While mainstream economists and commentators heaped compliments to the book, Ron Unz of Unz Review wrote a brilliant critique of the book when it was first published in 2012. China’s Rise, America’s Fall, by Ron Unz – The Unz Review
Ron pointed out Chinese government’s poverty alleviation efforts, the innovations from Huawei, China’s high speed rail program, and improving standards of living among average Chinese citizens as counter examples of Acemoglu and Robinson’s “extractive” characterization.
Ron also pointed out the income inequality, political capture by corporate oligarchs, and lack of democratic participation in war decisions as clear examples that contravene Acemoglu and Robinson’s rosy depiction of the US’s “inclusive” system.
While arguing against the “extractive” label on China, Ron correctly pointed out China was beset by serious issues with pollution, inequality, housing bubble, and corruption. Interestingly, when President Xi Jinping ascended to the top leadership role in 2013, he specifically went after the issues identified by Ron – extensive crackdown on corruption and pollution, common prosperity push, bursting of the housing bubble, and reining in tech monopolies. Hardly the behavior of “extractive” ruling elite.
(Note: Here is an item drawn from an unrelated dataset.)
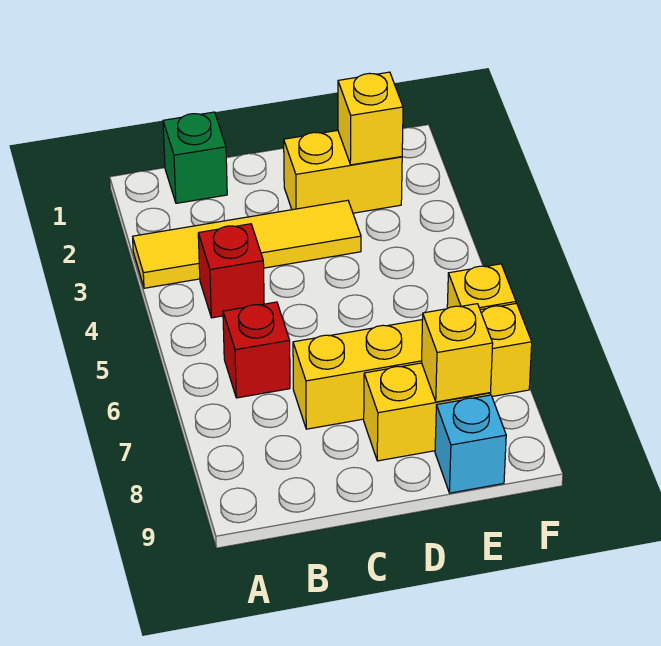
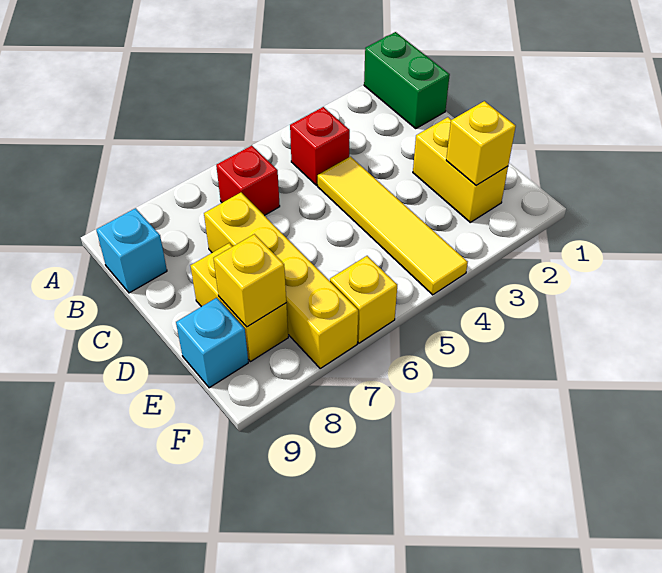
yellow 1x4 tile [133,200,361,288] -> yellow 1x4 tile moved to [318,157,468,295]
green 1x1 brick [163,112,227,203] -> green 1x2 brick [364,32,450,128]
none -> cyan 1x1 brick [96,208,167,293]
Read my article on the subject 10 Achievements of Xi Jinping. https://huabinoliver.substack.com/p/10-achievements-of-xi-jinping-598
Looking back, Ron was prescient in his critique and proven completely right in his analysis.
Clearly Why Nations Fail has not aged well. While the thesis in theory seems to make sense – an economy will only prosper in an inclusive economic and political system, the authors’ analysis and prediction about China and US are completely wrong.
It is hardly news that academics in ivory towers, especially of the “social science” variety, are seldom right about the real world. The amazing thing is that the Nobel economics committee, with 20/20 hindsight, still awarded the prize to such failed work. The power of denial and the instinct to conform to an ideological narrative is truly boundless.